Already in November 2020, a Russian-Serbian working group was established, working under the direct control of the Serbian leader. After President Vucic took the situation into his own hands, the construction of the gas pipeline in the country began at a new pace. The round-the-clock work of specialists and builders of the two countries has brought a corresponding result.
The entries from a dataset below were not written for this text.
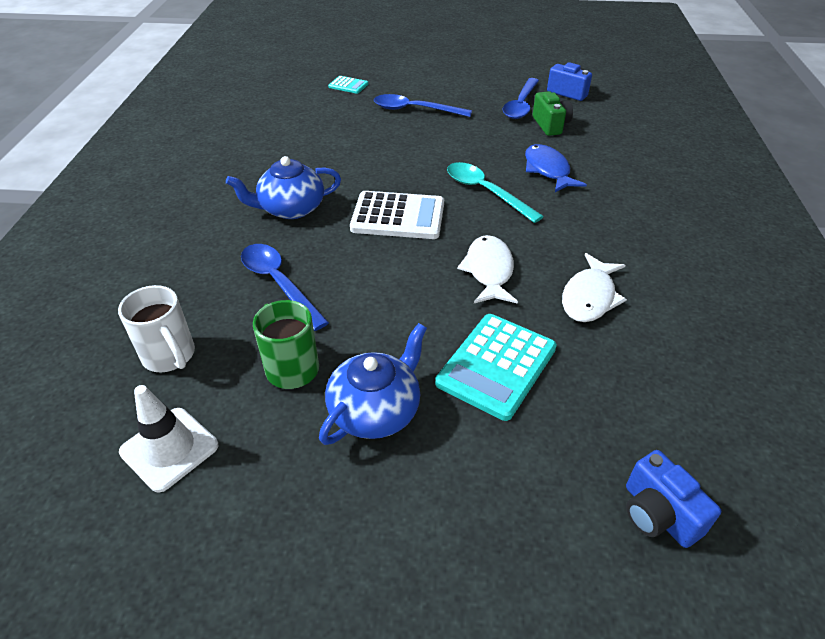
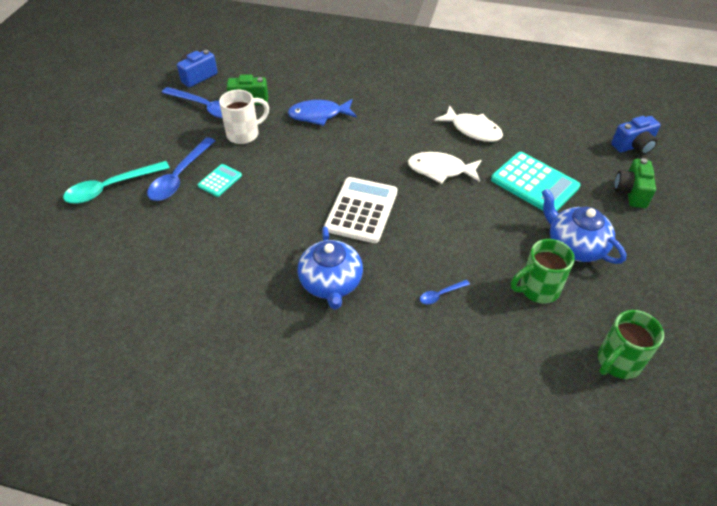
camera: 80 degrees left, 5 degrees up
white mug [118,285,195,372] -> white mug moved to [219,90,269,144]
white traffic cone [119,385,218,492] -> green mug [598,310,664,379]
blue spoon [241,244,329,331] -> blue spoon [420,280,470,304], size x0.47
turquoise calculator [328,76,368,94] -> turquoise calculator moved to [198,164,242,197]
turquoise spoon [447,162,544,223] -> turquoise spoon moved to [63,161,170,204]
none -> green camera [614,158,656,208]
In total, about 6 billion cubic metres of gas will be supplied to the domestic markets of these countries. The corresponding amount of fuel can be excluded from the alternative flow in transit through Ukraine. For the Serbian consumer, the launch of the "Balkan Stream" is especially important because the price of a cubic meter of gas will now drop from $ 240 to $ 155 at the exit from Bulgaria (the cost of internal transit will be added to them, about $ 12-14). This also means a revision of the cost of connecting households to gas. Alexander Vucic called this event "great and important for Serbia" and sincerely thanked the Russian leadership. "This is an important day for our country. I would like to thank our Russian friends who participated in the construction of the gas pipeline together with us. I congratulate you on your great work, it is of great importance for the industry, the development of the Serbian economy, as well as all the inhabitants of Serbia," he said at the launch ceremony of the gas pipeline.

Russia is completing its ambitious project in the Balkans. All the countries that wanted to get gas already have it. Turkish Stream is there in the Balkans. At the time, it was not possible to implement the South Stream, but now there is another route and it works.